⟨
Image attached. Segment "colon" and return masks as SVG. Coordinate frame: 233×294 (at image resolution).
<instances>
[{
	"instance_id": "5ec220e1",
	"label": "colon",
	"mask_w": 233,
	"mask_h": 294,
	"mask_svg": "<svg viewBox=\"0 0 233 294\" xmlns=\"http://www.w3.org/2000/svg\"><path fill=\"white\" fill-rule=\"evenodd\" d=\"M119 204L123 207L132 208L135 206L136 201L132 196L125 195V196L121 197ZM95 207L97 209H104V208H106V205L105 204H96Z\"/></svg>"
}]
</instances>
⟩
⟨
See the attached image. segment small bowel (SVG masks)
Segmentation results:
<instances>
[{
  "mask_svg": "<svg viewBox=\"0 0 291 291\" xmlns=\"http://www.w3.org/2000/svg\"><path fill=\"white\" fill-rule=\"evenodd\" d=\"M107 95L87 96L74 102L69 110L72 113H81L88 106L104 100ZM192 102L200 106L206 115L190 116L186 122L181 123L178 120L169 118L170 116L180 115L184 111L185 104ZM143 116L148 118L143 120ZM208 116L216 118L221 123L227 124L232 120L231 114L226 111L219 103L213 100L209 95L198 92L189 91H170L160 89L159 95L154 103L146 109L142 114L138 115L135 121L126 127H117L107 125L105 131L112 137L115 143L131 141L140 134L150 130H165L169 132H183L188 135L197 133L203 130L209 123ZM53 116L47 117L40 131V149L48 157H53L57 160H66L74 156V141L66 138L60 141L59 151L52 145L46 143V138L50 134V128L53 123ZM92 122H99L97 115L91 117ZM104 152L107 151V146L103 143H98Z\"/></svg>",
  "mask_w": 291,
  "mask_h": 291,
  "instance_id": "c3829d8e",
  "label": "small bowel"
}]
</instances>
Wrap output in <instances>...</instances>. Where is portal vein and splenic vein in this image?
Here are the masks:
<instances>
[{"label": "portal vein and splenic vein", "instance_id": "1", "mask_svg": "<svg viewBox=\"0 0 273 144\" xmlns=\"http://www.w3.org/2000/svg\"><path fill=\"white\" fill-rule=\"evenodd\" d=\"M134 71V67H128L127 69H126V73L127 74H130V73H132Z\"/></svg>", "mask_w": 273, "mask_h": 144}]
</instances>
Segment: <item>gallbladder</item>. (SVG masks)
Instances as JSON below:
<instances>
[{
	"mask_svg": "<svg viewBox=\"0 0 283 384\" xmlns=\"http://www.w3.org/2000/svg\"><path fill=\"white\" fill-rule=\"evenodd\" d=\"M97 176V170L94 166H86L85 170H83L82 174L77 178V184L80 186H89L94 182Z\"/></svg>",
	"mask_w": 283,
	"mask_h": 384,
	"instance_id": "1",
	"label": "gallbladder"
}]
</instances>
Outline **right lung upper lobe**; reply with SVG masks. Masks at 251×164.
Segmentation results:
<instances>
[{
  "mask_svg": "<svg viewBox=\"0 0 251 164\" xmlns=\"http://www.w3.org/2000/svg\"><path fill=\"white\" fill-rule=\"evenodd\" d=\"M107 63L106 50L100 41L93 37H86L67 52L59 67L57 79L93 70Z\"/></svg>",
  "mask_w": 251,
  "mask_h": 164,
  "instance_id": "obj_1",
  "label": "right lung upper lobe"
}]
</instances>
⟩
⟨
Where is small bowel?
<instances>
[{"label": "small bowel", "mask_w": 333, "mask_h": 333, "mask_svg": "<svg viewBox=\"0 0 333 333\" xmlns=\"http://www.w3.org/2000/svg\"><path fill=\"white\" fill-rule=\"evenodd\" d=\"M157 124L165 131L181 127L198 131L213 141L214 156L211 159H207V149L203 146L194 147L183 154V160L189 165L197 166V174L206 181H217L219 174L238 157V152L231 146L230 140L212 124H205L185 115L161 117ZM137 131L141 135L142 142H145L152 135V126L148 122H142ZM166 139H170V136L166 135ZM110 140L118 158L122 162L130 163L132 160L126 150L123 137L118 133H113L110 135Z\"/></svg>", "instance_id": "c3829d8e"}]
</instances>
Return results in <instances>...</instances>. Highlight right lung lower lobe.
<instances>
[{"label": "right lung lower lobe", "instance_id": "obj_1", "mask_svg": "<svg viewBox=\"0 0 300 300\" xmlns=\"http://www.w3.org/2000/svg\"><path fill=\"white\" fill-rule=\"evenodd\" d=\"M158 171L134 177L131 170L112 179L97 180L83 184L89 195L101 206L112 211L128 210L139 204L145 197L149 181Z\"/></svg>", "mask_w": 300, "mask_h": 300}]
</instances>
⟩
-- What the task requires --
Copy out each line of the rows above that contains the string "portal".

-- Solution for this problem --
Wrap output in <instances>...</instances>. Where is portal vein and splenic vein in this image?
[{"label": "portal vein and splenic vein", "instance_id": "1", "mask_svg": "<svg viewBox=\"0 0 273 144\" xmlns=\"http://www.w3.org/2000/svg\"><path fill=\"white\" fill-rule=\"evenodd\" d=\"M134 71V67H128L127 69H126V73L127 74H130V73H132Z\"/></svg>", "mask_w": 273, "mask_h": 144}]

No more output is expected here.